On 22 April 1939, he became a member of the Permanent Court of Arbitration in The Hague.
On 10 May 1940, following the German attack, he joined the army and fought in the 18 Days’ Campaign. Under the occupation, he was threatened with arrest by the Germans. He left for London in July 1941 and joined the Belgian government in exile, which appointed him Under-Secretary of State for National Defence until 1942. He then assisted with civil affairs in preparation for the arrival of the Allied armies and the government’s reestablishment in Belgium.
In June 1945, he was a delegate to the San Francisco Conference, which led to the creation of the United Nations. He was appointed chairman of the first commission and, in this capacity, coordinated the drafting of the United Nations Charter, where his ideals can be recognised in the preamble and Chapter I. Between 1946 and 1957, he was a member of the Belgian delegation to the United Nations General Assembly on several occasions.
He also served briefly as Minister of Justice in March 1946 in a short-lived socialist government. From November 1947 to November 1949, he was elected President of the Senate. He was also chairman of the Senate Justice Committee and a member of the Foreign Affairs Committee. In 1948, he became Minister of State.
Between 1945 and 1951, he played an important role in the Royal Question, vigorously opposing, along with the Socialist Party, the return to power of King Leopold III.
In 1947, he founded, with among others Charles De Visscher, the Institute of International Relations, today the Egmont Institute.
In 1949, he was a delegate of Belgium to the Consultative Assembly of the Council of Europe. Together with René Cassin, he participated in drafting the European Convention on Human Rights, signed in Rome on 4 November 1950. He was responsible for drafting Article 1 of the Convention, which rendered it a text containing not only duties for States but also rights that could be invoked by individuals. In the same year, he served as elected judge at the European Court of Human Rights.

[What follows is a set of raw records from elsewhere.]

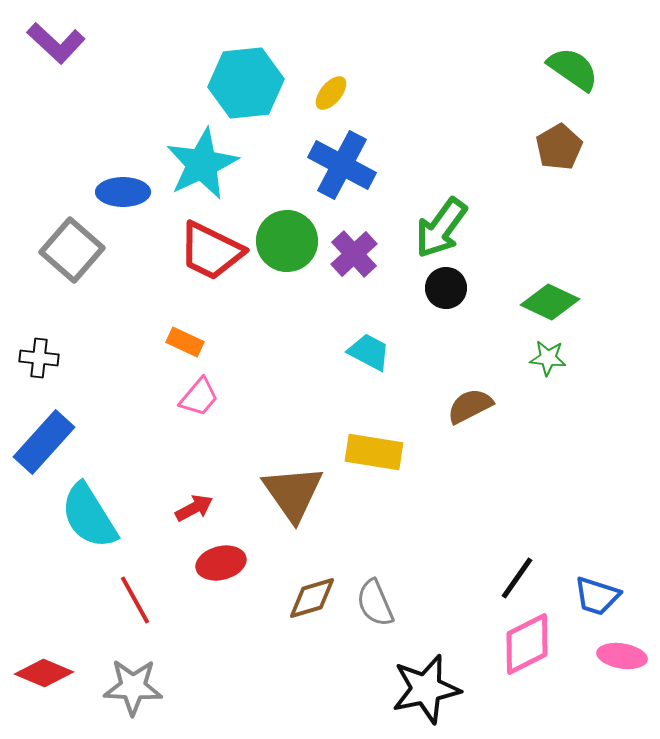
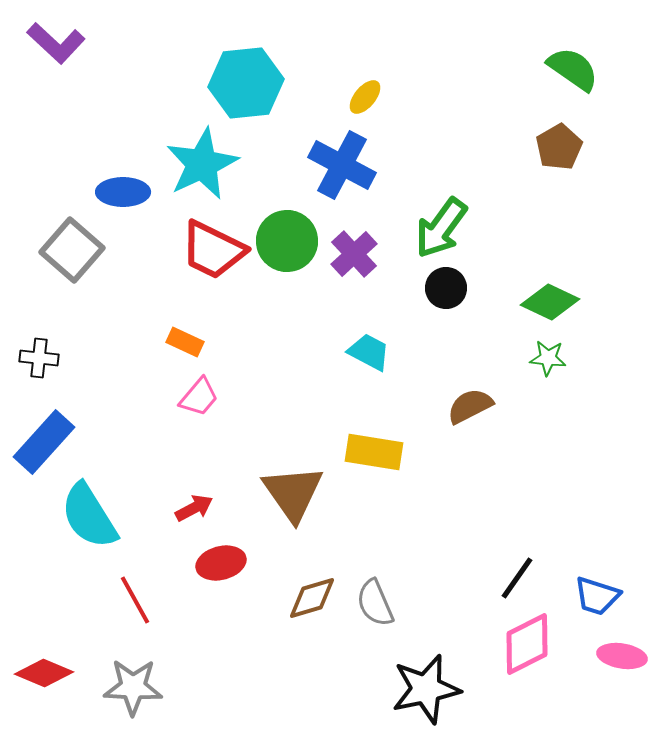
yellow ellipse: moved 34 px right, 4 px down
red trapezoid: moved 2 px right, 1 px up
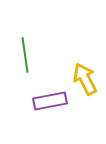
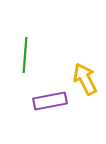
green line: rotated 12 degrees clockwise
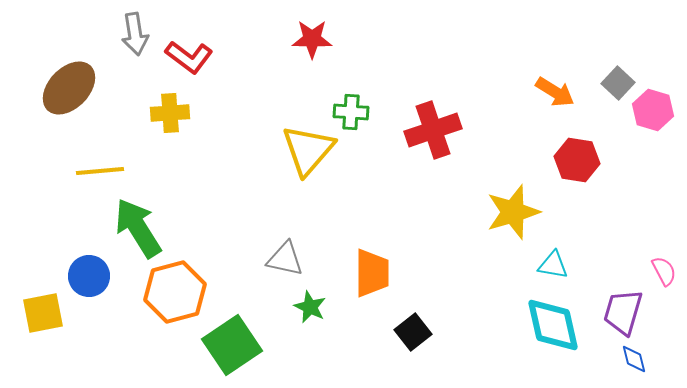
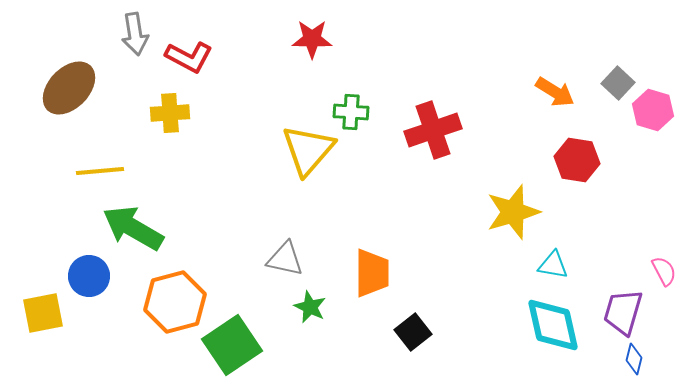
red L-shape: rotated 9 degrees counterclockwise
green arrow: moved 5 px left; rotated 28 degrees counterclockwise
orange hexagon: moved 10 px down
blue diamond: rotated 28 degrees clockwise
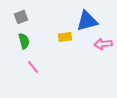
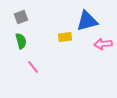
green semicircle: moved 3 px left
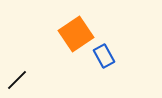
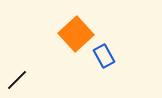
orange square: rotated 8 degrees counterclockwise
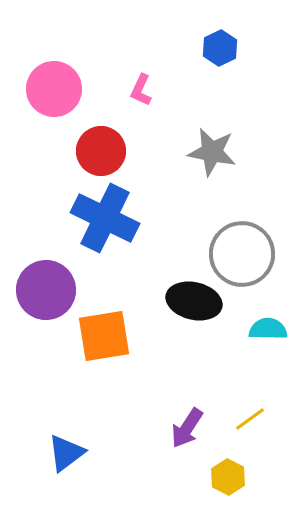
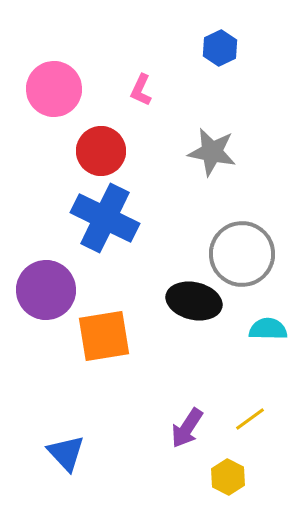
blue triangle: rotated 36 degrees counterclockwise
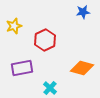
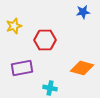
red hexagon: rotated 25 degrees clockwise
cyan cross: rotated 32 degrees counterclockwise
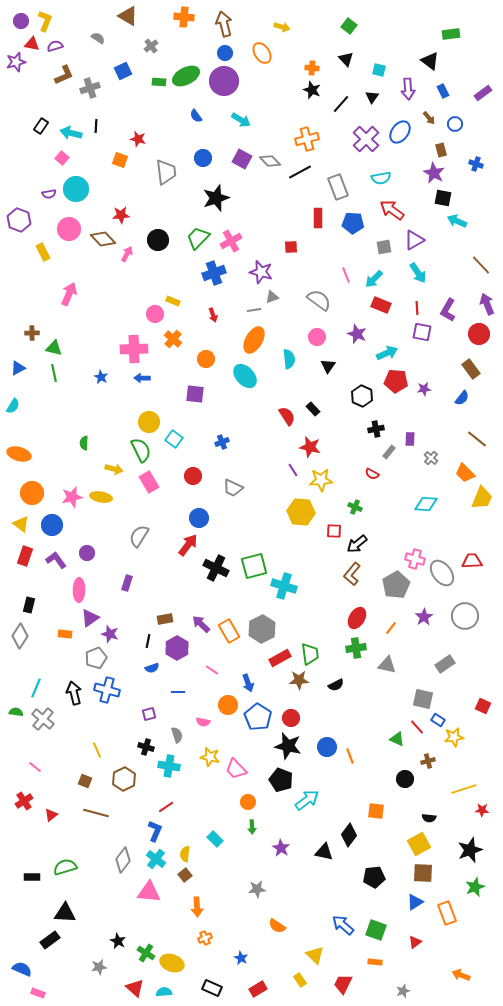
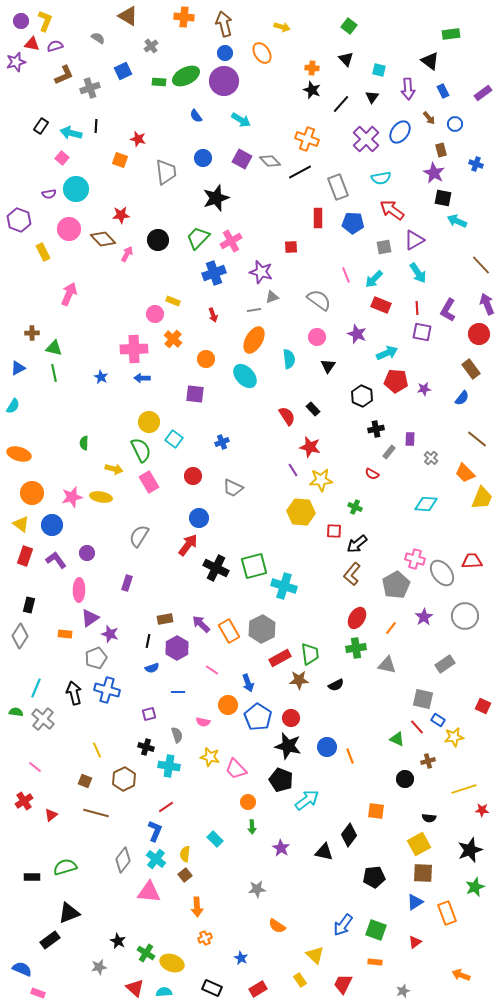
orange cross at (307, 139): rotated 35 degrees clockwise
black triangle at (65, 913): moved 4 px right; rotated 25 degrees counterclockwise
blue arrow at (343, 925): rotated 95 degrees counterclockwise
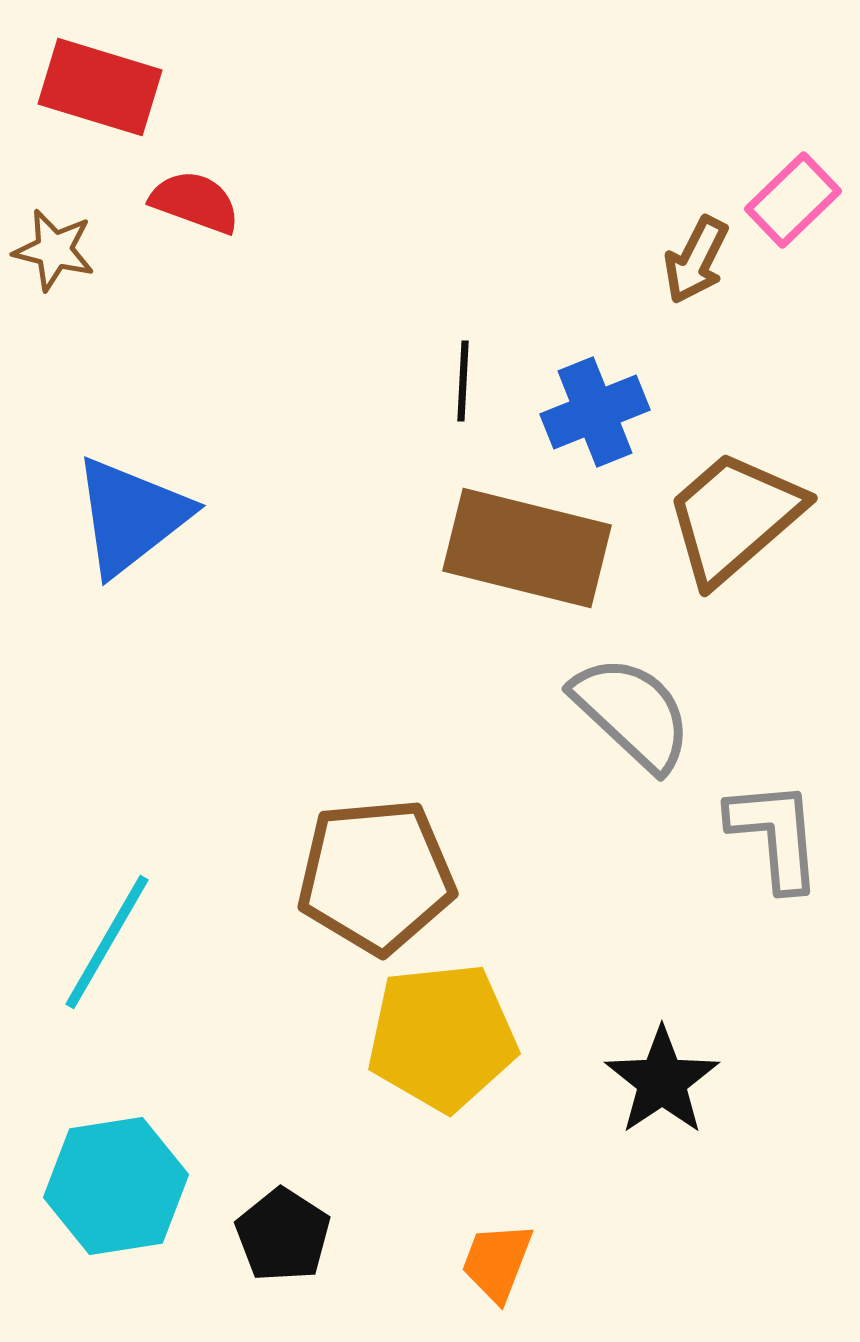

Between 1949 and 1952, he expressed his support for Jean Van Lierde, who refused military service and whose struggle led to the recognition of conscientious objector status in Belgium.
In 1952, at the International Court of Justice, Rolin successfully assisted Mohammad Mosaddegh, Prime Minister of Iran, against the British government, which was contesting Iran's nationalization of its oil resources.
In January–February 1960, he played a key role in the Belgo-Congolese Round Table Conference: while the Belgian government proposed autonomy with a gradual transfer of responsibilities, the Congolese common front wanted total and immediate independence. Rolin considered this regrettable but inevitable and summed up what would become the final agreement in a now-famous phrase: ‘On 30th of June, Belgium must hand over all the keys to the Congo house, and it will be up to the Congolese to decide how to use them.
From May 1965 to September 1968, he was Vice-President, and from 1968 to 1971 President of the European Court of Human Rights.
At the end of his life, he campaigned against the Vietnam War, judging the situation of the Vietnamese people unjust and undignified.
He used the law to promote the ideas he held dear and to defend causes where international law was violated. He said, ‘Today, I am obeying a moral imperative that I cannot resist: the defence of the law, the law that I cannot separate from peace, the law without which nothing lasting can be established, the law that is my religion, my profession, the only bread I want to eat.’
He took part in a debate on Belgian television on the evening of Wednesday, 18 April 1973. During the night between Thursday and Friday, he suffered a fatal heart attack while on a brief stay in Paris. His funeral was very simple: no music, no speeches. The contrast in the huge crowd was striking: senators in tailcoats on one side and young pacifist activists in jeans on the other. He is buried in the Ixelles cemetery.
Walter Ganshof van der Meersch, Paul Foriers and many others created the association ‘Les amis d'Henri Rolin’, now dissolved, of which Ganshof was president.